The power, therefore, of symbolizing discontinuity, if such an expression may be permitted, is essential to the progress of the more recent applications of mathematics to natural philosophy, and it is well known that this power is intimately connected with the theory of definite integrals. Hence the principal importance of this theory, which was altogether passed over in the earlier collection of examples.
Mr Gregory devoted to it a chapter of his work, and noticed particularly some of the more remarkable applications of definite integrals to the expression of the solutions of partial differential equations. It is not improbable that in another edition he would have developed this subject at somewhat greater length.
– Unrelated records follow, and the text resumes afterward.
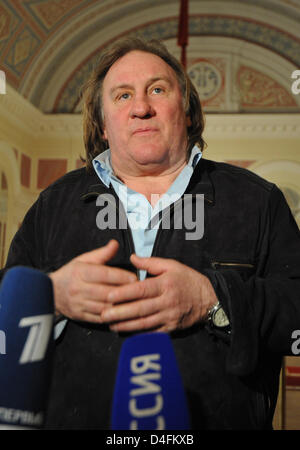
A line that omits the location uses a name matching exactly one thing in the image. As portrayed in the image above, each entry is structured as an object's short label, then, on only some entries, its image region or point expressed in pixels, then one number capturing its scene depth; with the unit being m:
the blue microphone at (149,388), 0.70
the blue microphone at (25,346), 0.75
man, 0.99
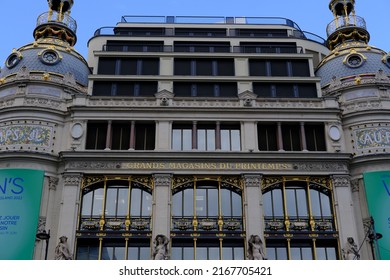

He had long been an admirer of Fourier’s great work on heat, to which this part of mathematics owes so much; and once, while turning over its pages, remarked to the writer,—“ All these things seem to me to be a kind of mathematical paradise." Robert Leslie Ellis The Mathematical and Other Writings of Robert Leslie Ellis. Edited by W. Walton. p. 19899
 In 1841 Gregory published his Examples of the Processes of the Differential and Integral Calculus, a work which produced a great change for the better in the Cambridge mathematical books. It is the first in which constant use is made of the method known by the name of the separation of the symbols of operation, and the author has enlivened its pages by occasionally introducing historical notices of the problems discussed... His other mathematical work was A Treatise on the Application of Analysis to Solid Geometry, which was left unfinished at his death, and was completed and published by Walton in 1845. This is the first treatise in which the system of solid geometry is developed by means of symmetrical equations, and is a great advance on those of Leroy and Hymers.
 "Gregory, Duncan Farquharson". Dictionary of National Biography. London: Smith, Elder & Co. 1885–1900.